== Directions for this task ==
Reproduce the items below verbatim, starting at their very beginning and ending with the line that contains "to reward uniqueness", including that line.

== Material shown ==

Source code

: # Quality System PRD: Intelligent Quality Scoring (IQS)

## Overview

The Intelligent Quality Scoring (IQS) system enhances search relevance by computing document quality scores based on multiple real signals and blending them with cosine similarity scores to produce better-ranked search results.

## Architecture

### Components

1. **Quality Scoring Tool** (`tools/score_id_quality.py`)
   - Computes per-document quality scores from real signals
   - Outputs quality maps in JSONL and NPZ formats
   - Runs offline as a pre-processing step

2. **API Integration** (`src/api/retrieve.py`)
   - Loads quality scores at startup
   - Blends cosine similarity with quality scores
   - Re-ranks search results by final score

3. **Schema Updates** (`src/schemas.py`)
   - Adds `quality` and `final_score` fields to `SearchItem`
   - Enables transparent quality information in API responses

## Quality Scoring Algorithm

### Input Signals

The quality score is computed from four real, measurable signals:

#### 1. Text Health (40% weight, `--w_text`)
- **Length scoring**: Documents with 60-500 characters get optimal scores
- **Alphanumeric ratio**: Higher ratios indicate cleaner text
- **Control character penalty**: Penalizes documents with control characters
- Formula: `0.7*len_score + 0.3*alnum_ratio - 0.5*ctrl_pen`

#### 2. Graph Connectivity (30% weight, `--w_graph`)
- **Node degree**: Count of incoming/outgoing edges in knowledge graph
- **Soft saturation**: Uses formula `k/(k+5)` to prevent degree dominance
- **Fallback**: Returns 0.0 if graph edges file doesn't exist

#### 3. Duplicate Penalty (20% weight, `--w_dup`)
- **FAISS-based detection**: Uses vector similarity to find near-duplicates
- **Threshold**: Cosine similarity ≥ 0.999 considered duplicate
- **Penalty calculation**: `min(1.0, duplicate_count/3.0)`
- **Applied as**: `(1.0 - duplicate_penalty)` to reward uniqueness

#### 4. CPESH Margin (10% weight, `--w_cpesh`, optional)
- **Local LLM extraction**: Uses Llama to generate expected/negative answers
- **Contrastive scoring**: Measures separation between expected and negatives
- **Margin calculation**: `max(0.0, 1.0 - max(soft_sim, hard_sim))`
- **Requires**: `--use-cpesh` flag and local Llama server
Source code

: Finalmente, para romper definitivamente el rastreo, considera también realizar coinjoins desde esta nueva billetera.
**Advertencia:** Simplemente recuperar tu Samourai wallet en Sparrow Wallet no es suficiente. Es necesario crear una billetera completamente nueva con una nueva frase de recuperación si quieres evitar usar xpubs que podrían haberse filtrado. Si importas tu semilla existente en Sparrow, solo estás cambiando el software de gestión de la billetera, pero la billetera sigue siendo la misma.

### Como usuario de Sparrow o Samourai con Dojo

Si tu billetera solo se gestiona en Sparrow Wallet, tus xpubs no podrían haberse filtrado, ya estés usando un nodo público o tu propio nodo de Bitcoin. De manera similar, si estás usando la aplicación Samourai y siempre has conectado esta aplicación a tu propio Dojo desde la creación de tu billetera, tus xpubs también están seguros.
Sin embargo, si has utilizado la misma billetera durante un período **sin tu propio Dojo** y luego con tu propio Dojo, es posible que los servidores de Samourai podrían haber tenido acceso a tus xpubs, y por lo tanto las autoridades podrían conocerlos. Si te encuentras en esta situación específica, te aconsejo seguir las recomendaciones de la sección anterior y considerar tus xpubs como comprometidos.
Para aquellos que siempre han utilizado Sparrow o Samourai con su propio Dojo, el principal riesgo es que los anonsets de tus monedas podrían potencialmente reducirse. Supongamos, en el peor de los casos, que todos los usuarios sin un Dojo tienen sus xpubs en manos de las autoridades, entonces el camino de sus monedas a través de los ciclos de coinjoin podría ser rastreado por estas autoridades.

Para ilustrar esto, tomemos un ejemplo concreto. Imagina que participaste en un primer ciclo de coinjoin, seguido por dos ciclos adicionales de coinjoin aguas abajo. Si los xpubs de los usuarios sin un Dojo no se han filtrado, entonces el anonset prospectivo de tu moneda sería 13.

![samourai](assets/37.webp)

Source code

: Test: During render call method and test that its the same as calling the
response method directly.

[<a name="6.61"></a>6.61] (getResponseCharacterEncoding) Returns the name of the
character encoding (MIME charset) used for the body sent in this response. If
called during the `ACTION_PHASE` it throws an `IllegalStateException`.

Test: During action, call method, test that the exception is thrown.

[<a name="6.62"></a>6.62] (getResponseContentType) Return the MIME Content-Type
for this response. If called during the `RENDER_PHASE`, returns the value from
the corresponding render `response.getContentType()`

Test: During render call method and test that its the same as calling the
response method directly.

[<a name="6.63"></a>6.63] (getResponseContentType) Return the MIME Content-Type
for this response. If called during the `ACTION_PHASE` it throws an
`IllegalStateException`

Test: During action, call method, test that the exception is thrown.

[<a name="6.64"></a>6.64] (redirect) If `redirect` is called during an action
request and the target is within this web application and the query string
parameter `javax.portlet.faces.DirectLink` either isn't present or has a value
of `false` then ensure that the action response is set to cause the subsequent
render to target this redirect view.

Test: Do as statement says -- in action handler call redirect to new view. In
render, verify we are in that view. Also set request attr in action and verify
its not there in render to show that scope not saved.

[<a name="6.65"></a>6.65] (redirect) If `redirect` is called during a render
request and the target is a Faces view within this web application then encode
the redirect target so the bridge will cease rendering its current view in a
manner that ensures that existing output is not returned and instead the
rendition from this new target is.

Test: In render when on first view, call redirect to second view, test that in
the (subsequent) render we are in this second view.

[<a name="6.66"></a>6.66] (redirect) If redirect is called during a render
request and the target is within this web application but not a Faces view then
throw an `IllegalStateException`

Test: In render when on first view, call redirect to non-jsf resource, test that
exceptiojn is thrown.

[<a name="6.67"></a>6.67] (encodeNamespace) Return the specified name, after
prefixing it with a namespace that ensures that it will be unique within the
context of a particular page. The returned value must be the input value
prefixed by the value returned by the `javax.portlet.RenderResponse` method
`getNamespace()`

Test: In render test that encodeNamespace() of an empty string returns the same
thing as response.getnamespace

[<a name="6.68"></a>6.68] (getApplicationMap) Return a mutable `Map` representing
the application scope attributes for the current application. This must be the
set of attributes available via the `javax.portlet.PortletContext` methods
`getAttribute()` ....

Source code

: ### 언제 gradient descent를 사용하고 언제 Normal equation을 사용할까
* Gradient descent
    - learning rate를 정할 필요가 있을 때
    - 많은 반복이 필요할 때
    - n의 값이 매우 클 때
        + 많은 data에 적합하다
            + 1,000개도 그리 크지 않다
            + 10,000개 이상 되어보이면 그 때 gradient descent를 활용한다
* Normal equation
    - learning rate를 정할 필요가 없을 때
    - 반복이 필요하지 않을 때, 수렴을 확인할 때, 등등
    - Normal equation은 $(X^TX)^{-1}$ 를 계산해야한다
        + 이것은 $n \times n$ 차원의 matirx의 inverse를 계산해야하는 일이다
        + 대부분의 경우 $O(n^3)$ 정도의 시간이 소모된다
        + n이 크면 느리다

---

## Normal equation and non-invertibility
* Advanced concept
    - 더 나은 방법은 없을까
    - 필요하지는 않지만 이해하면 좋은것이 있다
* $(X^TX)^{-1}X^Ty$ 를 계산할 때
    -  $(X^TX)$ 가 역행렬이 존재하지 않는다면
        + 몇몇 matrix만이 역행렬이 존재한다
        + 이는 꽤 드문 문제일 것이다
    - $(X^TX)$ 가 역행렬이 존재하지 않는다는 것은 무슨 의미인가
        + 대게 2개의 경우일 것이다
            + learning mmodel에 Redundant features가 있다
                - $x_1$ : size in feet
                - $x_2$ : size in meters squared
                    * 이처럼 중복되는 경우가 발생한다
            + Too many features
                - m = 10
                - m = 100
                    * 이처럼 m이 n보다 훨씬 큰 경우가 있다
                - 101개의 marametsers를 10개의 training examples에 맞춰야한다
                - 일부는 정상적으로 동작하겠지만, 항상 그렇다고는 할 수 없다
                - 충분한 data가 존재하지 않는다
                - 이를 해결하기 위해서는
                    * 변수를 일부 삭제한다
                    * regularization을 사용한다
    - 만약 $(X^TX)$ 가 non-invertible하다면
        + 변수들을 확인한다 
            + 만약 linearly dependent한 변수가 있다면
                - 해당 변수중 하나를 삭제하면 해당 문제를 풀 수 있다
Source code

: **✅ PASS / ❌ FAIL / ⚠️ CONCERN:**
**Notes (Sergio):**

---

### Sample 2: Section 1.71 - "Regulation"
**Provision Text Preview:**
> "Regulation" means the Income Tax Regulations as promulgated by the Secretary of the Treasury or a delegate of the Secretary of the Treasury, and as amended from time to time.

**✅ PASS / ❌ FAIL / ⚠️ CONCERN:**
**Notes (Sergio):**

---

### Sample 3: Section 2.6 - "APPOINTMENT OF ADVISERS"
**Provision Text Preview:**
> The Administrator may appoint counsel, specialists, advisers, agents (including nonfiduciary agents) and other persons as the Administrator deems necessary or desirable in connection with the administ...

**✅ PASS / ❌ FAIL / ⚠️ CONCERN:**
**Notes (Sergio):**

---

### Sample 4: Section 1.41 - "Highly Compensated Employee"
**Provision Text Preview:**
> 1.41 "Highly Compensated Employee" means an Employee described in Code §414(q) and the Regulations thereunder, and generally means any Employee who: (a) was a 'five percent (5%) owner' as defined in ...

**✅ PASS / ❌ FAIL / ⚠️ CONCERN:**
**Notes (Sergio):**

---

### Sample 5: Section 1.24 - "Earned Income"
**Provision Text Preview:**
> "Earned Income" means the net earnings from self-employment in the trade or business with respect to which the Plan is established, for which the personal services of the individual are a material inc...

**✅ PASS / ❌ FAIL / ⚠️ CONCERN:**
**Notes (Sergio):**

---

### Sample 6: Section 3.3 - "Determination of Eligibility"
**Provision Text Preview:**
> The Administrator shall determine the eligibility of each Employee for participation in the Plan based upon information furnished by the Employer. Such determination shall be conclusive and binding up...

== Exercise output ==
Source code

: # Quality System PRD: Intelligent Quality Scoring (IQS)

## Overview

The Intelligent Quality Scoring (IQS) system enhances search relevance by computing document quality scores based on multiple real signals and blending them with cosine similarity scores to produce better-ranked search results.

## Architecture

### Components

1. **Quality Scoring Tool** (`tools/score_id_quality.py`)
   - Computes per-document quality scores from real signals
   - Outputs quality maps in JSONL and NPZ formats
   - Runs offline as a pre-processing step

2. **API Integration** (`src/api/retrieve.py`)
   - Loads quality scores at startup
   - Blends cosine similarity with quality scores
   - Re-ranks search results by final score

3. **Schema Updates** (`src/schemas.py`)
   - Adds `quality` and `final_score` fields to `SearchItem`
   - Enables transparent quality information in API responses

## Quality Scoring Algorithm

### Input Signals

The quality score is computed from four real, measurable signals:

#### 1. Text Health (40% weight, `--w_text`)
- **Length scoring**: Documents with 60-500 characters get optimal scores
- **Alphanumeric ratio**: Higher ratios indicate cleaner text
- **Control character penalty**: Penalizes documents with control characters
- Formula: `0.7*len_score + 0.3*alnum_ratio - 0.5*ctrl_pen`

#### 2. Graph Connectivity (30% weight, `--w_graph`)
- **Node degree**: Count of incoming/outgoing edges in knowledge graph
- **Soft saturation**: Uses formula `k/(k+5)` to prevent degree dominance
- **Fallback**: Returns 0.0 if graph edges file doesn't exist

#### 3. Duplicate Penalty (20% weight, `--w_dup`)
- **FAISS-based detection**: Uses vector similarity to find near-duplicates
- **Threshold**: Cosine similarity ≥ 0.999 considered duplicate
- **Penalty calculation**: `min(1.0, duplicate_count/3.0)`
- **Applied as**: `(1.0 - duplicate_penalty)` to reward uniqueness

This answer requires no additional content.